Had he been taught how to lead a group of men during his first few season in the league, lessons that would be incredibly tough on any person in their late-teens and early-twenties but nevertheless extremely necessary, would he have been able to galvanize this roster into competitiveness the years he didn’t have Rajon Rondo on the roster? Imagine a fiery Anthony Davis grilling his teammates on the court and in the locker room when they weren’t performing well. Imagine Davis laying into the media, the referees, other teams and players when he felt he, or his teammates, were slighted. Imagine a reality where Anthony Davis learned to lead like a LeBron or Kobe. Wouldn’t things have turned out a bit differently?
That’s all hypothetical nonsense now. Davis is on his way out, and it’s hard to begrudge him that decision. What person entering the prime of his chosen career wouldn’t want to elevate and challenge himself at the highest levels? He knew it was never going to happen in New Orleans. If we’re being honest, so did every basketball fan in the city.
The past can’t be changed, but these hard lessons can benefit the Pelicans franchise and its fans. Eventually another generational talent will find himself in a navy, gold, and red uniform in New Orleans.
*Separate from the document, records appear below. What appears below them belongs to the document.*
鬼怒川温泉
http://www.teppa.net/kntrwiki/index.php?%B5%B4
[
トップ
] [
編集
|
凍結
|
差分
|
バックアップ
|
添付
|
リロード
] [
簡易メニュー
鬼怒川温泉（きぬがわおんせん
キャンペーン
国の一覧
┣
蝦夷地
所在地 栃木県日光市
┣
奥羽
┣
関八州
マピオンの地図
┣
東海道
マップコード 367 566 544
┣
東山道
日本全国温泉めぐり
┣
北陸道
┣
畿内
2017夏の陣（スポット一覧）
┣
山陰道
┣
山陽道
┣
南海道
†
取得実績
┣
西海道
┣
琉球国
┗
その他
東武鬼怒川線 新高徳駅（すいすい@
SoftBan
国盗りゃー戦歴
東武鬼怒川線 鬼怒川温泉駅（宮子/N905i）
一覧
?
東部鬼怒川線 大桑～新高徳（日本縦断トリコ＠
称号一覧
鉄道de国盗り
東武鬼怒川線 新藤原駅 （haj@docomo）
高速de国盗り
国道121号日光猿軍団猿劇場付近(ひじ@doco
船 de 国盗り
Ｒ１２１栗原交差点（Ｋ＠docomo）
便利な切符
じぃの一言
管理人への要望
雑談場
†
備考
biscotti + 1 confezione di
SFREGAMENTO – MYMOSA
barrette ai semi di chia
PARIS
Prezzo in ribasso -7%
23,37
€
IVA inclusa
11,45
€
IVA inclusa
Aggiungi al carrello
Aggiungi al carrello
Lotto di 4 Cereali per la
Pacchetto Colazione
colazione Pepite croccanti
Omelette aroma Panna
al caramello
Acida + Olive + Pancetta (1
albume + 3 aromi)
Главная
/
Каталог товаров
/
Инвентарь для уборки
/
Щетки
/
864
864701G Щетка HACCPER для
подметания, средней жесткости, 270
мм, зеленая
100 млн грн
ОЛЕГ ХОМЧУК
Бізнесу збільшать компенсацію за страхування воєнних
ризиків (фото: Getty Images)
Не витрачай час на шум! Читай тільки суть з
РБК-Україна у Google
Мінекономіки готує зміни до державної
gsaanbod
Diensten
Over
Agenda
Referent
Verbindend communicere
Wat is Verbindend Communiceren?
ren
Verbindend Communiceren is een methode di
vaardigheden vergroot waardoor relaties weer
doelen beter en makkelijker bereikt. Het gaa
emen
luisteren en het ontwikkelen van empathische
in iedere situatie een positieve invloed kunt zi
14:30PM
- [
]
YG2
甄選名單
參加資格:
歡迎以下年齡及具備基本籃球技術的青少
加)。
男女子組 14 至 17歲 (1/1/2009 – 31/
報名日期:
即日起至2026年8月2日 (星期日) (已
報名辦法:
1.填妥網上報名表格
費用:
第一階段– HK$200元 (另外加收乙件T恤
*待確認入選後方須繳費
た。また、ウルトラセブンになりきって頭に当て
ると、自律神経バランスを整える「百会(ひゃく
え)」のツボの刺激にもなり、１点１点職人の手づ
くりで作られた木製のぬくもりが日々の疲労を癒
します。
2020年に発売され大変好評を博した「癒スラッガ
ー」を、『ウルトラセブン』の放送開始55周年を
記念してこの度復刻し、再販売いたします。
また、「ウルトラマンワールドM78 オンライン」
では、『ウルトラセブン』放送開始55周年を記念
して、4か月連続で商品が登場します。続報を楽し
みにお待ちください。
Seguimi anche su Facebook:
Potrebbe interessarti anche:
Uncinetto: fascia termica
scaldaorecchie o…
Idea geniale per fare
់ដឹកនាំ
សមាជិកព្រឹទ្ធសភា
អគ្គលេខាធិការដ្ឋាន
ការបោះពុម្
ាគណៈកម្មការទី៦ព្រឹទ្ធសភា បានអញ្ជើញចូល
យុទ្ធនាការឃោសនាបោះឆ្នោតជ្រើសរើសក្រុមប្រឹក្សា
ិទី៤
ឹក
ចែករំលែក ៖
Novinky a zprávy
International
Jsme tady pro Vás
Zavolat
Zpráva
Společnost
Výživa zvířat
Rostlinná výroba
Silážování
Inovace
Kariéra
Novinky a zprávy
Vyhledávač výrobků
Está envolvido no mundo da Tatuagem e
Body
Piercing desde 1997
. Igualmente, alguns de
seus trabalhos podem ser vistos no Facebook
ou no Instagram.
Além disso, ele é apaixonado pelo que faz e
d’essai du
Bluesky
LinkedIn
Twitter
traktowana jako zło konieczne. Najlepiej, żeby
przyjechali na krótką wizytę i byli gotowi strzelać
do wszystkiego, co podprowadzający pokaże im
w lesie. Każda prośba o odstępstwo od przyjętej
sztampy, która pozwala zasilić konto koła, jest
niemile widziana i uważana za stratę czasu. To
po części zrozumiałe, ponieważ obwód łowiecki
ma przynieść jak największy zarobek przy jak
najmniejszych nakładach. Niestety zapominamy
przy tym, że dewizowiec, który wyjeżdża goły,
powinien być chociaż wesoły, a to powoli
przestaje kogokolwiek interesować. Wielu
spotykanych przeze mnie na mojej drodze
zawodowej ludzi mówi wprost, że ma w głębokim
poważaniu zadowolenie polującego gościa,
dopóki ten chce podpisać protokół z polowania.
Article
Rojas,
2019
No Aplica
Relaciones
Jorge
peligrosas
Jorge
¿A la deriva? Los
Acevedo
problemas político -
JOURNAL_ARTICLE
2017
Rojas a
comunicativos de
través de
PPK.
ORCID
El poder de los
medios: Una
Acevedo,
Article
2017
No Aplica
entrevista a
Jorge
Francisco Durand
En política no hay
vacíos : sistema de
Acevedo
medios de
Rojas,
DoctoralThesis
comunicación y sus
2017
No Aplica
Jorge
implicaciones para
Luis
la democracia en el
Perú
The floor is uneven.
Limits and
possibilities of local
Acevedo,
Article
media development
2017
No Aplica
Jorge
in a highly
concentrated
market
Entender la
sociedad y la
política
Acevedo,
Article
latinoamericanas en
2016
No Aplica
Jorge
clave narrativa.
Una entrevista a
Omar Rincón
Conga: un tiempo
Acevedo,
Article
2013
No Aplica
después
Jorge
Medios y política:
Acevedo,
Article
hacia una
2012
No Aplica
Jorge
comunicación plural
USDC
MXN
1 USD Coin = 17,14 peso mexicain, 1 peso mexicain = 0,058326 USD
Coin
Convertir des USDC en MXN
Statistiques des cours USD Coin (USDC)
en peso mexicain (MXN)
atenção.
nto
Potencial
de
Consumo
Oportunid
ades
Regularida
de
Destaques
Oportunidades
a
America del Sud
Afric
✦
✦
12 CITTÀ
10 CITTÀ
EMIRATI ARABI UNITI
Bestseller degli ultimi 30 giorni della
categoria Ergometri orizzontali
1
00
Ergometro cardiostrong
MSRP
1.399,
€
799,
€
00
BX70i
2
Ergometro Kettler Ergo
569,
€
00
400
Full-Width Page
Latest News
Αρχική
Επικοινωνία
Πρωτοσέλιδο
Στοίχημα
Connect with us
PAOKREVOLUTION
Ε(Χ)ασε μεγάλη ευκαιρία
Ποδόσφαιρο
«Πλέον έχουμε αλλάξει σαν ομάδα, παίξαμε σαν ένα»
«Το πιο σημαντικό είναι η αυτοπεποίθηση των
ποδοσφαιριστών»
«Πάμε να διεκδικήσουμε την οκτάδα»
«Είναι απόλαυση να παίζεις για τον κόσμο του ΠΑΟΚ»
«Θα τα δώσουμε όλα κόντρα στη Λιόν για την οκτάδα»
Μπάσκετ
It could be Zion Williamson, if fortune falls the Pelicans way. If not Zion, then maybe it’s RJ Barrett or Ja Morant. Perhaps a still-developing Jason Tatum.
Whoever it is, and there will eventually be somebody with Davis-like talents here, it’s time to ditch the kid gloves and start holding our stars to the standards they aspire to. Enough of the accountability-free zone that Pelicans basketball has existed in since their inception in 2002. Gayle Benson promised that professional basketball in New Orleans is here to stay. It’s time to start acting like we all give a damn.